Real Life Assessment
Vorbereitete Settings und erwartbare Situationen sind angenehm, aber oft nicht ausreichend aufschlussreich. Interessant wird es vor allem, wenn – auch im Auswahlprozess – etwas nicht nach Plan läuft bzw. spontane Reaktionen erforderlich sind. Business Cases, Präsentationen, Diskussionen etc. sind besonders geeignete Formate mit der notwendigen Akzeptanz, um weitere Aufschlüsse zu liefern.
Team Effort
Auswahlqualität resultiert auch aus Team-Effort. Das richtige Gremium an Entscheidern ist wesentlich. Hier werden unterschiedliche Sichtweisen konstruktiv diskutiert und mit den Prioritäten kalibriert. Verschiedene Rollen (Moderator, Interviewer, Beobachter) haben unterschiedliche Schwerpunkte in der Wahrnehmung. Auf diese Vielfalt zu verzichten, bedeutet zwangsläufig einen Verlust an Entscheidungsqualität.
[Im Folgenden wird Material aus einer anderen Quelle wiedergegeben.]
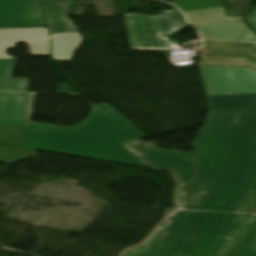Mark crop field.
Returning a JSON list of instances; mask_svg holds the SVG:
<instances>
[{
    "instance_id": "obj_1",
    "label": "crop field",
    "mask_w": 256,
    "mask_h": 256,
    "mask_svg": "<svg viewBox=\"0 0 256 256\" xmlns=\"http://www.w3.org/2000/svg\"><path fill=\"white\" fill-rule=\"evenodd\" d=\"M195 153L161 151L141 139L123 143L155 171L169 169L179 183L178 209L143 246L124 256H223L251 212L256 214V110L210 111ZM145 164V165H146ZM225 256H256V216Z\"/></svg>"
},
{
    "instance_id": "obj_2",
    "label": "crop field",
    "mask_w": 256,
    "mask_h": 256,
    "mask_svg": "<svg viewBox=\"0 0 256 256\" xmlns=\"http://www.w3.org/2000/svg\"><path fill=\"white\" fill-rule=\"evenodd\" d=\"M144 138L107 104L92 108L80 126L62 128L28 121L23 147L146 167L122 142Z\"/></svg>"
},
{
    "instance_id": "obj_3",
    "label": "crop field",
    "mask_w": 256,
    "mask_h": 256,
    "mask_svg": "<svg viewBox=\"0 0 256 256\" xmlns=\"http://www.w3.org/2000/svg\"><path fill=\"white\" fill-rule=\"evenodd\" d=\"M19 42L29 44L32 56H50L46 28L0 29V91H27L29 79L11 78L15 58L7 56V50Z\"/></svg>"
},
{
    "instance_id": "obj_4",
    "label": "crop field",
    "mask_w": 256,
    "mask_h": 256,
    "mask_svg": "<svg viewBox=\"0 0 256 256\" xmlns=\"http://www.w3.org/2000/svg\"><path fill=\"white\" fill-rule=\"evenodd\" d=\"M125 19L132 50H171L166 36L187 27L181 13L158 17L134 14Z\"/></svg>"
},
{
    "instance_id": "obj_5",
    "label": "crop field",
    "mask_w": 256,
    "mask_h": 256,
    "mask_svg": "<svg viewBox=\"0 0 256 256\" xmlns=\"http://www.w3.org/2000/svg\"><path fill=\"white\" fill-rule=\"evenodd\" d=\"M30 94L0 93V144L22 147Z\"/></svg>"
},
{
    "instance_id": "obj_6",
    "label": "crop field",
    "mask_w": 256,
    "mask_h": 256,
    "mask_svg": "<svg viewBox=\"0 0 256 256\" xmlns=\"http://www.w3.org/2000/svg\"><path fill=\"white\" fill-rule=\"evenodd\" d=\"M210 95L256 93V71L240 67L202 66Z\"/></svg>"
},
{
    "instance_id": "obj_7",
    "label": "crop field",
    "mask_w": 256,
    "mask_h": 256,
    "mask_svg": "<svg viewBox=\"0 0 256 256\" xmlns=\"http://www.w3.org/2000/svg\"><path fill=\"white\" fill-rule=\"evenodd\" d=\"M189 23L198 28L202 38L239 40L249 29L242 18L225 16L223 9L185 13Z\"/></svg>"
},
{
    "instance_id": "obj_8",
    "label": "crop field",
    "mask_w": 256,
    "mask_h": 256,
    "mask_svg": "<svg viewBox=\"0 0 256 256\" xmlns=\"http://www.w3.org/2000/svg\"><path fill=\"white\" fill-rule=\"evenodd\" d=\"M46 27L38 0H0V28Z\"/></svg>"
},
{
    "instance_id": "obj_9",
    "label": "crop field",
    "mask_w": 256,
    "mask_h": 256,
    "mask_svg": "<svg viewBox=\"0 0 256 256\" xmlns=\"http://www.w3.org/2000/svg\"><path fill=\"white\" fill-rule=\"evenodd\" d=\"M51 33L80 31L67 15L74 2L41 4Z\"/></svg>"
},
{
    "instance_id": "obj_10",
    "label": "crop field",
    "mask_w": 256,
    "mask_h": 256,
    "mask_svg": "<svg viewBox=\"0 0 256 256\" xmlns=\"http://www.w3.org/2000/svg\"><path fill=\"white\" fill-rule=\"evenodd\" d=\"M82 43L79 32L52 34L53 60L74 61Z\"/></svg>"
},
{
    "instance_id": "obj_11",
    "label": "crop field",
    "mask_w": 256,
    "mask_h": 256,
    "mask_svg": "<svg viewBox=\"0 0 256 256\" xmlns=\"http://www.w3.org/2000/svg\"><path fill=\"white\" fill-rule=\"evenodd\" d=\"M211 110L255 109L256 94L209 96Z\"/></svg>"
},
{
    "instance_id": "obj_12",
    "label": "crop field",
    "mask_w": 256,
    "mask_h": 256,
    "mask_svg": "<svg viewBox=\"0 0 256 256\" xmlns=\"http://www.w3.org/2000/svg\"><path fill=\"white\" fill-rule=\"evenodd\" d=\"M206 54L212 56L242 57L240 43L204 41Z\"/></svg>"
},
{
    "instance_id": "obj_13",
    "label": "crop field",
    "mask_w": 256,
    "mask_h": 256,
    "mask_svg": "<svg viewBox=\"0 0 256 256\" xmlns=\"http://www.w3.org/2000/svg\"><path fill=\"white\" fill-rule=\"evenodd\" d=\"M184 12L222 7L219 0H173Z\"/></svg>"
},
{
    "instance_id": "obj_14",
    "label": "crop field",
    "mask_w": 256,
    "mask_h": 256,
    "mask_svg": "<svg viewBox=\"0 0 256 256\" xmlns=\"http://www.w3.org/2000/svg\"><path fill=\"white\" fill-rule=\"evenodd\" d=\"M243 56L256 62V44L241 43Z\"/></svg>"
},
{
    "instance_id": "obj_15",
    "label": "crop field",
    "mask_w": 256,
    "mask_h": 256,
    "mask_svg": "<svg viewBox=\"0 0 256 256\" xmlns=\"http://www.w3.org/2000/svg\"><path fill=\"white\" fill-rule=\"evenodd\" d=\"M58 93L78 94L71 87H69L67 84H60L59 89H58Z\"/></svg>"
},
{
    "instance_id": "obj_16",
    "label": "crop field",
    "mask_w": 256,
    "mask_h": 256,
    "mask_svg": "<svg viewBox=\"0 0 256 256\" xmlns=\"http://www.w3.org/2000/svg\"><path fill=\"white\" fill-rule=\"evenodd\" d=\"M240 40L256 41V34L253 31L246 32Z\"/></svg>"
},
{
    "instance_id": "obj_17",
    "label": "crop field",
    "mask_w": 256,
    "mask_h": 256,
    "mask_svg": "<svg viewBox=\"0 0 256 256\" xmlns=\"http://www.w3.org/2000/svg\"><path fill=\"white\" fill-rule=\"evenodd\" d=\"M247 20L250 22V25L256 29V9L253 13L247 15Z\"/></svg>"
},
{
    "instance_id": "obj_18",
    "label": "crop field",
    "mask_w": 256,
    "mask_h": 256,
    "mask_svg": "<svg viewBox=\"0 0 256 256\" xmlns=\"http://www.w3.org/2000/svg\"><path fill=\"white\" fill-rule=\"evenodd\" d=\"M66 1H75V0H40L41 3H49V2H66Z\"/></svg>"
}]
</instances>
So proof me wrong, please!
Der aus einem positiven Zugang zu Menschen im Allgemeinen resultierende Vertrauensvorschuss ist für mich wesentlich für eine tragfähige Interaktion mit meinem Gegenüber. Im weiteren Verlauf der Gespräche gilt: Der Versuch, diesen zu falsifizieren ist legitim und notwendig.
So schließt sich der Kreis: Kandidaten, die im Laufe eines Evaluierungsprozesses aus unterschiedlichen Gründen aus dem Relevant Set ausscheiden, sind ein Gewinn für die Auswahlentscheidung. Alle sparen sich Zeit und potentielle spätere Trennungsschmerzen.
Und für den Fall der Fälle?
Für uns als Personalberater gilt: Unsere eigene Fehlbarkeit zu minimieren mit dem Ziel, möglichst gute Entscheidungen zu ermöglichen. Mit dem Bewusstsein allerdings, dass wir es auf beiden Seiten mit Menschen zu tun haben. Und, dass Fehler auch zu Wachstum beitragen. Und weil das so ist, teilen wir mit unseren Auftraggebern für eine gewisse Zeit zumindest das kaufmännische Risiko einer notwendigen Nachsuche. Auf dieses Qualitätsmerkmal einer Premium-Personalberatung sollten Auftraggeber bei der Wahl des Partners in jedem Fall achten.